3 old → 1 new + 3 old → 2 new + 2 old → 3 new + 1 old → 3 new

Based on my deployment strategy, it looks like the first case you presented best describes my situation. I agree that when we have 1 new pod + 3 old pods the new pod is just a scale out, but shouldn’t one of the new pods be assigned standby tasks when we have 2 new + 2 old?

Furthermore, are you suggesting that the only way to ensure high availablity is to persist the local disk (i.e. state.dir) between deployments?

Thanks for the details. For your case, the new pods won’t get assigned anything in the beginning, because you can only give work to 3 pods (1 active tasks for the single input partition, plus 2 standby tasks). Also because we try to avoid state movement, the existing active and standbys will stay on the old pods, and won’t be moved to the new pods.

Only in step 3, when you stop an old pod for the first time, the corresponding active or standby would be moved. If it’s the active task, an existing standby would take over as active. In any case, only now one more standby would be assigned to one of the 3 new pods (and it will need time to rebuild state from the changelog if its local disk is empty.

If you give enough time, it will eventually get “hot” and later be able to also be promoted to an active.

The same happens when you stop the second old pod. The critical step is when you stop the first old pod (which will now be the active most likely). If you stop it too early, and the two standbys are not hot yet, they can of course not take over right away.

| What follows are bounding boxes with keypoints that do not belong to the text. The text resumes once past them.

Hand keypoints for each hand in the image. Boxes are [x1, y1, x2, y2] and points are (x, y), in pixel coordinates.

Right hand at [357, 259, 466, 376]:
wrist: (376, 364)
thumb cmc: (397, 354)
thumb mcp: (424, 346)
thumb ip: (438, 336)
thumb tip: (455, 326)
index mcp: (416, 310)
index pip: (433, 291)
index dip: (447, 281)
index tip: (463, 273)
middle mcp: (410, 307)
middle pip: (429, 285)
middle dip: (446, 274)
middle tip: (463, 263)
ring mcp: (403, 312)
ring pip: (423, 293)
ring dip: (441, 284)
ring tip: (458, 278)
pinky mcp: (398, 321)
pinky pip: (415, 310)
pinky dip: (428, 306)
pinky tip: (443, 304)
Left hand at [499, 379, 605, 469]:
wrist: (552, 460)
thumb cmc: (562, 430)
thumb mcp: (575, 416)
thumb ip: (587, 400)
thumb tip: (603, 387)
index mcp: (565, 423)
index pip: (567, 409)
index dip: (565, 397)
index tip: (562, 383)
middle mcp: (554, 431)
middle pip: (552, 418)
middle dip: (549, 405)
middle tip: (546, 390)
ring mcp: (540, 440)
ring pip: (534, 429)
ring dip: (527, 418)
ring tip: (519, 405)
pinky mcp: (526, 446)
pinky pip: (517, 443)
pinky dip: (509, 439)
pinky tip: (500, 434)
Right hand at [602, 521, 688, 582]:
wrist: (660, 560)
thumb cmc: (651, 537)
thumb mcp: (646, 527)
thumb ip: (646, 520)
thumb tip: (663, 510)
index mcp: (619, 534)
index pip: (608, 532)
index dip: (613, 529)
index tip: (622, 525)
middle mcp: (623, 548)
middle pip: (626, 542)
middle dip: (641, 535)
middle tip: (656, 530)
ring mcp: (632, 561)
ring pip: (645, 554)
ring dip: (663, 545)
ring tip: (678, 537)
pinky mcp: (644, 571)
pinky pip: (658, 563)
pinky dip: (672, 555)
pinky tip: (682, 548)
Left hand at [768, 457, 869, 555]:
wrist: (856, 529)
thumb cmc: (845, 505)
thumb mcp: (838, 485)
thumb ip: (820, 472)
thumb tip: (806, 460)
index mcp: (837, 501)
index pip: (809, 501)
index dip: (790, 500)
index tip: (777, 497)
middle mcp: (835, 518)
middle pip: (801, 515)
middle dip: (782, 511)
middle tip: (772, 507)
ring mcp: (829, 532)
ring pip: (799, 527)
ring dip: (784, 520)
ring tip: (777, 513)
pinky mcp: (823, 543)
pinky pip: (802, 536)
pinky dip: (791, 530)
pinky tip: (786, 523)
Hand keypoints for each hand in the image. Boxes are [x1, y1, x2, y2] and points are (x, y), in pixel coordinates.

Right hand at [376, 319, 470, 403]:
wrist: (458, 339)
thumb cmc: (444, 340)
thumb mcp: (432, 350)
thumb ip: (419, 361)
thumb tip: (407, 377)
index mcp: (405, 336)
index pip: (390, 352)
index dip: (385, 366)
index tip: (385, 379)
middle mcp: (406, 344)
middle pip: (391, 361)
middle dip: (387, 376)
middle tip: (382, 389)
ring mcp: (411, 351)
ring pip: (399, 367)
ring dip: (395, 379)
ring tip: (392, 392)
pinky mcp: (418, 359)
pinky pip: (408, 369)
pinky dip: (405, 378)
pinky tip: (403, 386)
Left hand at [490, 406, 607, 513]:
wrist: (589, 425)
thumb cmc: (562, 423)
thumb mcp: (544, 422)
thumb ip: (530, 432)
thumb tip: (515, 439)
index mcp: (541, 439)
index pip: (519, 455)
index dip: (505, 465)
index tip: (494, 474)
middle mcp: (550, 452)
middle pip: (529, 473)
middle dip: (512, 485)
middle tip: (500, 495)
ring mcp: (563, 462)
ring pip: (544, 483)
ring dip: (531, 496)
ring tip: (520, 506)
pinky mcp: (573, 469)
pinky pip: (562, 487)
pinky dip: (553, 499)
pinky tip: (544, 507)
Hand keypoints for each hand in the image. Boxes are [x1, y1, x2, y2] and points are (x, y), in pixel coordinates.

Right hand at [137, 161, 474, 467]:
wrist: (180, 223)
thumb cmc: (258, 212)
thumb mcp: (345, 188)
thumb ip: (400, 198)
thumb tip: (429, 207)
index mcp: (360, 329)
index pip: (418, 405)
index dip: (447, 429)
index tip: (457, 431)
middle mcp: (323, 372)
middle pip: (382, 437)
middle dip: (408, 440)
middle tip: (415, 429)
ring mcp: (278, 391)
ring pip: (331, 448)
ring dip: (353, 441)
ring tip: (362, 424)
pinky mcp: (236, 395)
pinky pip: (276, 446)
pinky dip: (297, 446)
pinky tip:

However, I am not sure why you are following such a complex upgrade strategy to begin with. It would be much more efficient to deploy a stateful set, and just bounce instances re-attaching the local disk to avoid reading from the changelog. For this case, you would not add a new pod, but just stop one, upgrade, and restart it, and repeat for the others. So you standbys would go down 2->1 temporarily, but this also kinda happens in your current strategy. On restart however, the standby won’t need to start with an empty disk but can resume from where it left off when it was stopped and but staying hot.

Furthermore, are you suggesting that the only way to ensure high availability is to persist the local disk (i.e. state.dir) between deployments?

Not necessarily. As I said. In your case, when you stop an old pod, a standby will be migrated to a new pod. It just take longer until the standby is hot (compare to reattaching the local disk). During this phase, you still have the active and one (old) standby, and thus you still have HA. – The issue you see is really only because you move too fast, not given enough time to keep standbys hot, and thus “losing” HA temporarily.


Thank you for a thorough description and answer :slight_smile:

We have considered using statefulset, and after hearing your opinions it seems to be the way to go!